A way for federal courts to hear claims for which they would not ordinarily have jurisdiction.  Supplemental jurisdiction only exists in the situation where a lawsuit consists of more than one claim, and the federal court has valid jurisdiction (either diversity jurisdiction or federal question jurisdiction) over at least one of the claims.   In that situation, if the federal claim and the other claims arise out of a "common nucleus of operative fact," then the court may (but does not have to) exercise supplemental jurisdiction to hear the other claims as well.  United Mine Workers v Gibbs, 383 US 715 (1966). 

 

Pendent [supplemental] jurisdiction, in the sense of judicial power, exists whenever there is a claim "arising under [t]he Constitution, the Laws of the United States, and Treaties made, or which shall be made, under their Authority . . . ," U.S.Const., Art.

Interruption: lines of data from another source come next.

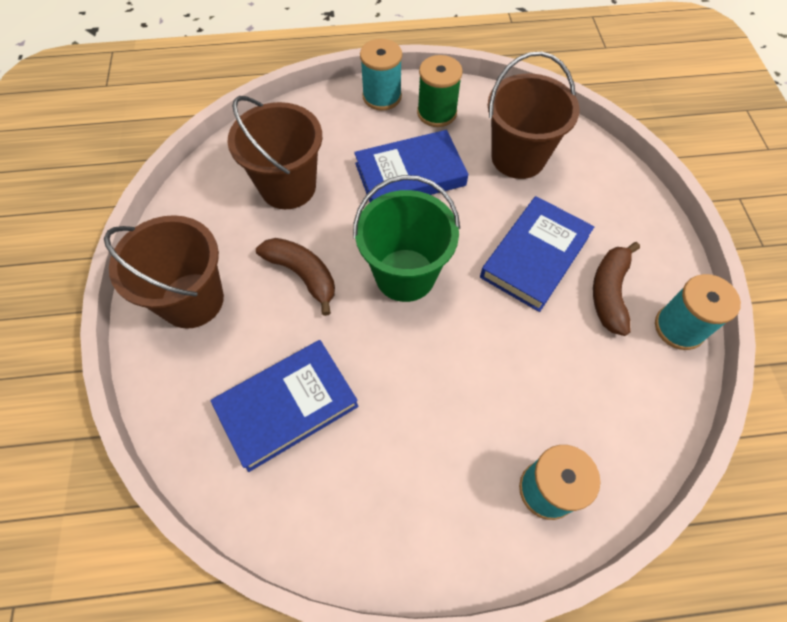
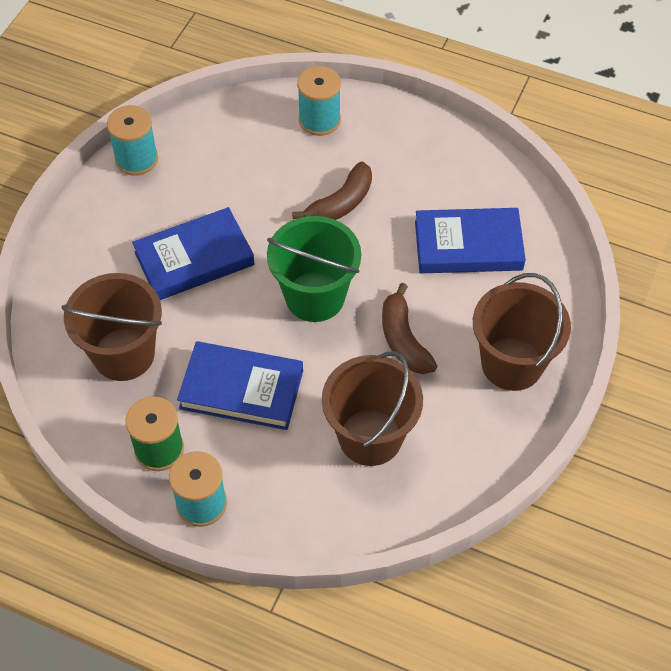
camera: 150 degrees left, 5 degrees down
(609, 293) = (162, 204): brown banana -> brown banana (341, 204)

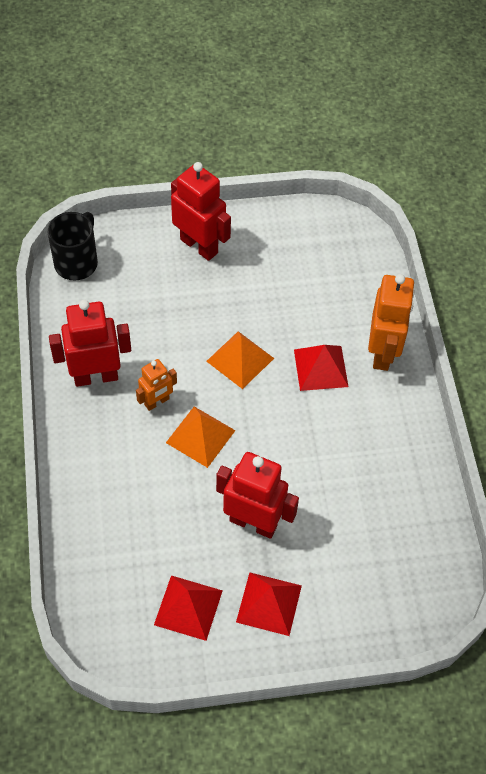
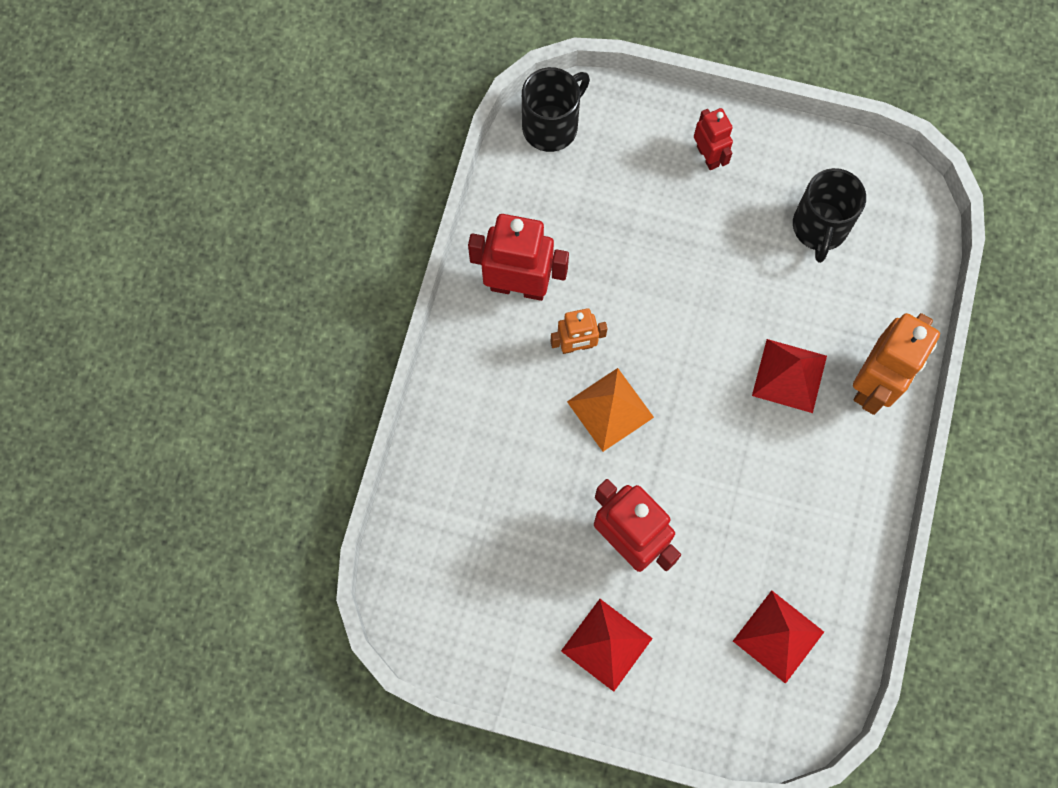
camera: 25 degrees right, 15 degrees up
(188, 607) = (514, 612): red pyramid -> red pyramid (778, 636)
(199, 246) = (708, 156): red robot -> red robot, size x0.57
(240, 359) = (696, 328): orange pyramid -> none
(298, 266) = (819, 228): none -> black mug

III, § 2, and the relationship between that claim and the state claim permits the conclusion that the entire action before the court comprises but one constitutional "case." The federal claim must have substance sufficient to confer subject matter jurisdiction on the court. Levering & Garriges Co. v. Morrin, 289 U. S. 103. The state and federal claims must derive from a common nucleus of operative fact. But if, considered without regard to their federal or state character, a plaintiff's claims are such that he would ordinarily be expected to try them all in one judicial proceeding, then, assuming substantiality of the federal issues, there is power in federal courts to hear the whole.

United Mine Workers v Gibbs, 383 US 715 (1966).